Count Me In!…
Why we give is more important to God than what we give. Lest you think I am talking only about money, then I will tip you off: I do not care about your money. I care more about you. If you never gave a dime to this church but served in its ministry, it would be okay with me. But I am not Jesus. What he thinks about you matters more than what I think. Our stewardship theme, “Count Me In!” evokes a personal reply. We feel God’s call to get involved and to be included in what God is doing. We have more to offer God than our money. Count in our time, our talent, our energy, and our creativity. Our giving money is the easiest part, and possibly the part that concerns Jesus the least. If you want to get someone off your back, just make a financial donation.
In this church, we do not take up a collection; we receive an offering. There is a difference: a collection is a way to raise funds. We write a check, give cash, and we are done with it. An offering is a way to praise God. Offerings are never over. We are never finished with God. We are always surrendering our lives to him. Anything we give to God is a response to what he has already given. We give because God first gave to us. The order God puts on giving: first the self and then money. Before we give to God, we must first receive from God. What makes some people generous and others stingy? Maybe it is our culture or how we are raised, or seeing the glass always half-full. I would suggest that it boils down to which one of two views of life we hold:
Scarcity or abundance? Do we sense that our abilities and resources
are gifts entrusted to us by God or do we believe that life is hard,
resources scarce, and we must scrape all of our lives? Is there
only enough for you or is there enough to share? Do you have
what you need or do you need 25% more than you have?

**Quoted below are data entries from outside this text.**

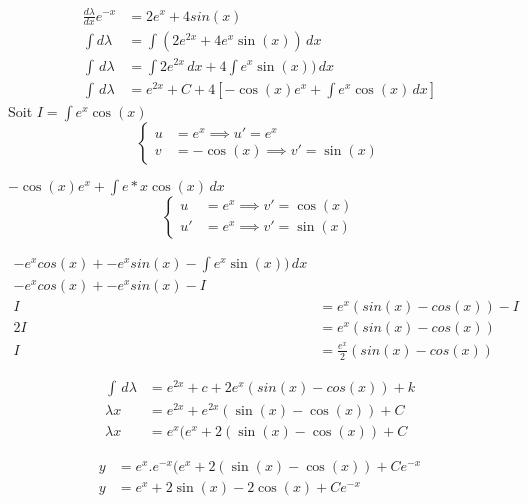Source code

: \begin{align*}
    \frac{d\lambda}{dx}e^{-x} &= 2e^x + 4sin(x) \\
    \int d\lambda &= \int (2e^{2x} + 4e^x \sin(x)) \, dx \\
    \int \, d\lambda &= \int 2e^{2x} \, dx + 4\int e^x \sin(x)) \, dx \\
    \int \, d\lambda &= e^{2x} + C + 4 [-\cos(x)e^x + \int e^x\cos(x)\, dx]
\end{align*}
Soit $I = \int e^x\cos(x)\ $ \\
\[
\left\{
\begin{aligned}
    u &= e^x \implies u'= e^x  \\
    v &= -\cos(x) \implies v' = \sin(x)
\end{aligned}
\right.
\]

$-\cos(x)e^x + \int e*x\cos(x)\, dx$
\[
\left\{
\begin{aligned}
    u &= e^x \implies v'= \cos(x)  \\
    u' &= e^x \implies v' = \sin(x)
\end{aligned}
\right.
\]

\begin{align*}
    -e^xcos(x) + -e^xsin(x) - \int e^x \sin(x)) \, dx \\
    -e^xcos(x) + -e^xsin(x) - I \\
    I &= e^x(sin(x) - cos(x)) - I \\
    2I &= e^x(sin(x) - cos(x)) \\
    I &= \frac{e^x}{2}(sin(x) - cos(x)) 
\end{align*}

\begin{align*}
    \int \, d\lambda &= e^{2x} + c + 2e^x(sin(x) - cos(x)) + k \\
    \lambda x &= e^{2x} + e^{2x} (\sin(x) - \cos(x)) + C \\
    \lambda x &= e^{x} (e^{x} + 2(\sin(x) - \cos(x)) + C
\end{align*}

\begin{align*}
    y &= e^x.e^{-x} (e^{x} + 2(\sin(x) - \cos(x)) + Ce^{-x} \\
    y &= e^x + 2\sin(x) - 2\cos(x) + Ce^{-x}
\end{align*}
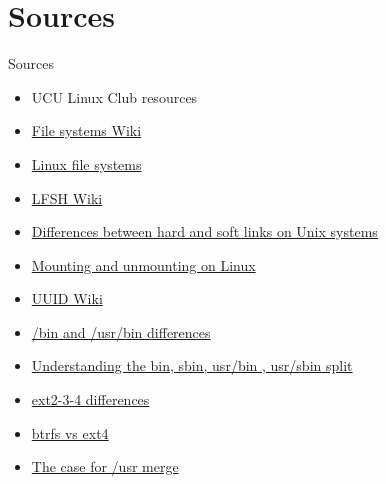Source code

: \documentclass[usenames,dvipsnames,10pt,aspectratio=169]{beamer}
\begin{document}
\section{Sources}
\begin{frame}{Sources}
    \begin{itemize}
        \item UCU Linux Club resources
        \item \href{https://en.wikipedia.org/wiki/File_system}{File systems Wiki}
        \item \href{https://www.javatpoint.com/linux-files}{Linux file systems}
        \item \href{https://en.wikipedia.org/wiki/Filesystem_Hierarchy_Standard}{LFSH Wiki}
        \item \href{http://www.differencebetween.net/technology/difference-between-soft-link-and-hard-link-in-unix-in-os/}{Differences between hard and soft links on Unix systems}
        \item \href{https://techviewleo.com/mounting-and-unmounting-filesystems-on-linux/}{Mounting and unmounting on Linux}
        \item \href{https://en.wikipedia.org/wiki/Universally_unique_identifier}{UUID Wiki}
        \item \href{https://unix.stackexchange.com/questions/5915/difference-between-bin-and-usr-bin}{/bin and /usr/bin differences}
        \item \href{http://lists.busybox.net/pipermail/busybox/2010-December/074114.html}{Understanding the bin, sbin, usr/bin , usr/sbin split}
        \item \href{https://www.thegeekstuff.com/2011/05/ext2-ext3-ext4/}{ext2-3-4 differences}
        \item \href{https://linuxhint.com/btrfs-vs-ext4-filesystems-comparison/}{btrfs vs ext4}
        \item \href{https://www.freedesktop.org/wiki/Software/systemd/TheCaseForTheUsrMerge/}{The case for /usr merge}
    \end{itemize}
\end{frame}
\end{document}

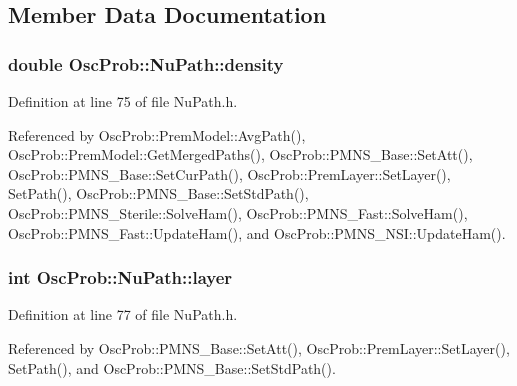 \subsection{Member Data Documentation}
\subsubsection[{\texorpdfstring{density}{density}}]{\setlength{\rightskip}{0pt plus 5cm}double Osc\+Prob\+::\+Nu\+Path\+::density}\hypertarget{structOscProb_1_1NuPath_a54ddd451db69bc54434de3cf18a117ca}{}\label{structOscProb_1_1NuPath_a54ddd451db69bc54434de3cf18a117ca}


Definition at line 75 of file Nu\+Path.\+h.



Referenced by Osc\+Prob\+::\+Prem\+Model\+::\+Avg\+Path(), Osc\+Prob\+::\+Prem\+Model\+::\+Get\+Merged\+Paths(), Osc\+Prob\+::\+P\+M\+N\+S\+\_\+\+Base\+::\+Set\+Att(), Osc\+Prob\+::\+P\+M\+N\+S\+\_\+\+Base\+::\+Set\+Cur\+Path(), Osc\+Prob\+::\+Prem\+Layer\+::\+Set\+Layer(), Set\+Path(), Osc\+Prob\+::\+P\+M\+N\+S\+\_\+\+Base\+::\+Set\+Std\+Path(), Osc\+Prob\+::\+P\+M\+N\+S\+\_\+\+Sterile\+::\+Solve\+Ham(), Osc\+Prob\+::\+P\+M\+N\+S\+\_\+\+Fast\+::\+Solve\+Ham(), Osc\+Prob\+::\+P\+M\+N\+S\+\_\+\+Fast\+::\+Update\+Ham(), and Osc\+Prob\+::\+P\+M\+N\+S\+\_\+\+N\+S\+I\+::\+Update\+Ham().

\subsubsection[{\texorpdfstring{layer}{layer}}]{\setlength{\rightskip}{0pt plus 5cm}int Osc\+Prob\+::\+Nu\+Path\+::layer}\hypertarget{structOscProb_1_1NuPath_a442b160899e554ad1d800989510d5309}{}\label{structOscProb_1_1NuPath_a442b160899e554ad1d800989510d5309}


Definition at line 77 of file Nu\+Path.\+h.



Referenced by Osc\+Prob\+::\+P\+M\+N\+S\+\_\+\+Base\+::\+Set\+Att(), Osc\+Prob\+::\+Prem\+Layer\+::\+Set\+Layer(), Set\+Path(), and Osc\+Prob\+::\+P\+M\+N\+S\+\_\+\+Base\+::\+Set\+Std\+Path().

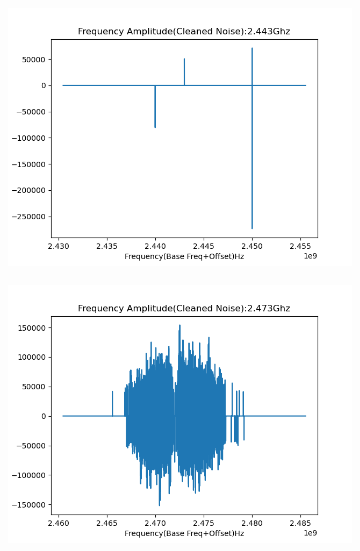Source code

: \begin{itemize}
    \begin{figure}[H]
      \label{drone}
      \begin{subfigure}{0.5\textwidth}
        \includegraphics[width=0.9\linewidth ]{ images/nondrone_2.413Ghz-FA-5.00.png }
        \label{fig:subim1}
      \end{subfigure}
      \begin{subfigure}{0.5\textwidth}
        \includegraphics[width=0.9\linewidth]{ images/nondrone_2.413Ghz-FA-6.00.png }
        \label{fig:subim2}
      \end{subfigure}


\end{figure}
\end{itemize}
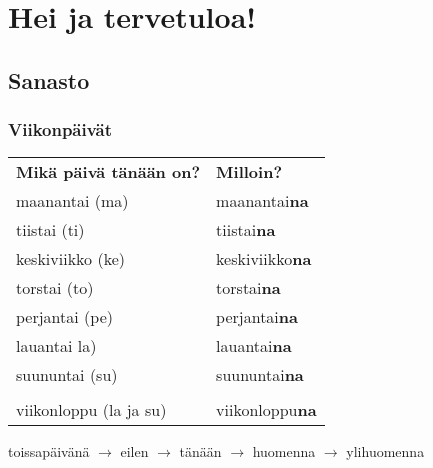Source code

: \documentclass[../päätiedosto/pää.tex]{subfiles}
\begin{document}
\chapter{Hei ja tervetuloa!}
\label{kap1}
\section{Sanasto}
\label{sanasto-1}
\subsection{Viikonpäivät}
\label{viikpai}

\begin{tabularx}{\textwidth}{X X}
\textbf{Mikä päivä tänään on?} & \textbf{Milloin?} \\
maanantai (ma)                       & maanantai\textbf{na}       \\
tiistai (ti)                         & tiistai\textbf{na}        \\
keskiviikko (ke)                     & keskiviikko\textbf{na}     \\
torstai (to)                         & torstai\textbf{na}         \\
perjantai (pe)                       & perjantai\textbf{na}       \\
lauantai la)                         & lauantai\textbf{na}        \\
suununtai (su)                       & suununtai\textbf{na}       \\
                                     &                   \\
viikonloppu (la ja su)               & viikonloppu\textbf{na}     \\
\end{tabularx}%
\vspace{2mm}
toissapäivänä $\rightarrow$ eilen $\rightarrow$ tänään $\rightarrow$ huomenna $\rightarrow$ ylihuomenna
\end{document}
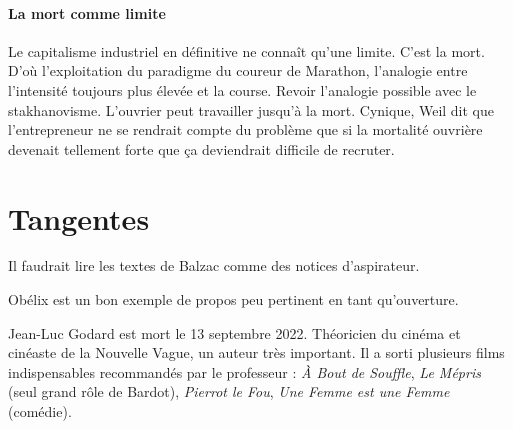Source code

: \documentclass[a4paper,12pt]{book}
\begin{document}
\subsubsection{La mort comme limite}
Le capitalisme industriel en définitive ne connaît qu'une limite. C'est la mort. D'où l'exploitation du paradigme du coureur de Marathon, l'analogie entre l'intensité toujours plus élevée et la course. Revoir l'analogie possible avec le stakhanovisme. L'ouvrier peut travailler jusqu'à la mort. Cynique, Weil dit que l'entrepreneur ne se rendrait compte du problème que si la mortalité ouvrière devenait tellement forte que ça deviendrait difficile de recruter.





\chapter{Tangentes}
Il faudrait lire les textes de Balzac comme des notices d'aspirateur.
\par Obélix est un bon exemple de propos peu pertinent en tant qu'ouverture.
\par Jean-Luc Godard est mort le 13 septembre 2022. Théoricien du cinéma et cinéaste de la Nouvelle Vague, un auteur très important. Il a sorti plusieurs films indispensables recommandés par le professeur : \textit{À Bout de Souffle}, \textit{Le Mépris} (seul grand rôle de Bardot), \textit{Pierrot le Fou}, \textit{Une Femme est une Femme} (comédie).
\end{document}

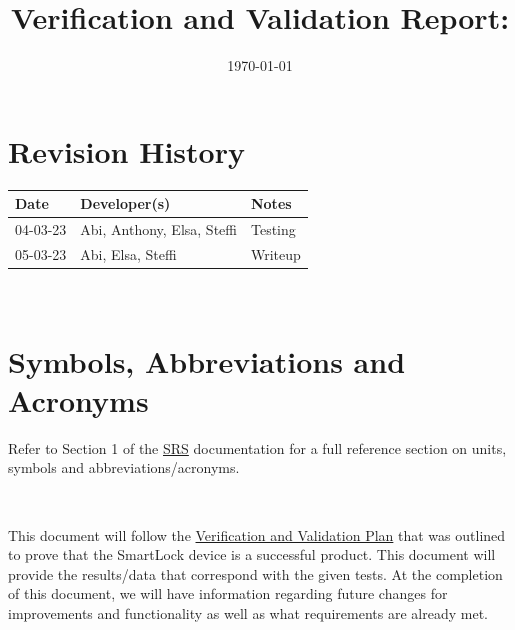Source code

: \documentclass[12pt, titlepage]{article}
\begin{document}
\title{Verification and Validation Report: \progname} 
\author{\authname}
\date{\today}
	
\maketitle


\section{Revision History}

\begin{tabularx}{\textwidth}{p{2cm}p{5cm}X}
\toprule {\bf Date} & {\bf Developer(s)} & {\bf Notes}\\
\midrule
04-03-23& Abi, Anthony, Elsa, Steffi & Testing\\
05-03-23& Abi, Elsa, Steffi & Writeup\\
\bottomrule
\end{tabularx}

~\newpage

\section{Symbols, Abbreviations and Acronyms}

Refer to Section 1 of the \href{https://github.com/NevoAbigail/Capstone/blob/main/docs/SRS/SRS.pdf}{SRS} documentation for a full reference section on units, symbols and abbreviations/acronyms.

\-\



\newpage

\tableofcontents

\listoftables %

\listoffigures %

\newpage


This document will follow the \href{https://github.com/NevoAbigail/Capstone/blob/main/docs/VnVPlan/VnVPlan.pdf}{Verification and Validation Plan} that was outlined to prove that the SmartLock device is a successful product. This document will provide the results/data that correspond with the given tests. At the completion of this document, we will have information regarding future changes for improvements and functionality as well as what requirements are already met. 
\end{document}
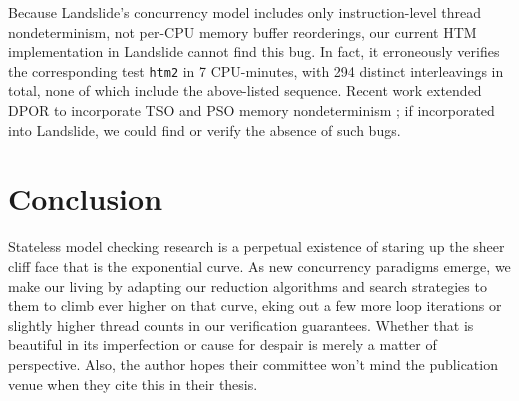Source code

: \documentclass[10pt]{sigplanconf}
\begin{document}
Because Landslide's concurrency model includes only instruction-level thread nondeterminism,
not per-CPU memory buffer reorderings,
our current HTM implementation in Landslide cannot find this bug.
In fact, it erroneously verifies the corresponding test {\tt htm2} in 7 CPU-minutes,
with 294 distinct interleavings in total,
none of which include the above-listed sequence.
Recent work extended DPOR to incorporate TSO and PSO memory nondeterminism \cite{tsopso};
if incorporated into Landslide, we could find or verify the absence of such bugs.


\section{Conclusion}

Stateless model checking research is a perpetual existence of staring up the sheer cliff face that is the exponential curve.
As new concurrency paradigms emerge,
we make our living by adapting our reduction algorithms and search strategies to them to climb ever higher on that curve,
eking out a few more loop iterations or slightly higher thread counts in our verification guarantees.
Whether that is beautiful in its imperfection or cause for despair is merely a matter of perspective.
Also, the author hopes their committee won't mind the publication venue when they cite this in their thesis.




\end{document}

Which category fits you? The Bible begins and ends with abundance. It is the nature of God to endow/bless. Are we giving God our best or our partial best? All giving involves risk and it takes guts to leave our ruts. God has bigger plans for us than what we put in the plate; what matters is not the size of our pledge but the convictions of our heart. We give because Jesus is worthy of our giving. He tells us that our meager resources, in God’s hands, will be used in great ways. He expects us to offer our best and money is a small part of our best. What grieves Jesus about many of his followers is not that we have money, but that money is all we have. Listen again to those words calling to you: Count Me In! ____ How will you finish the sentence?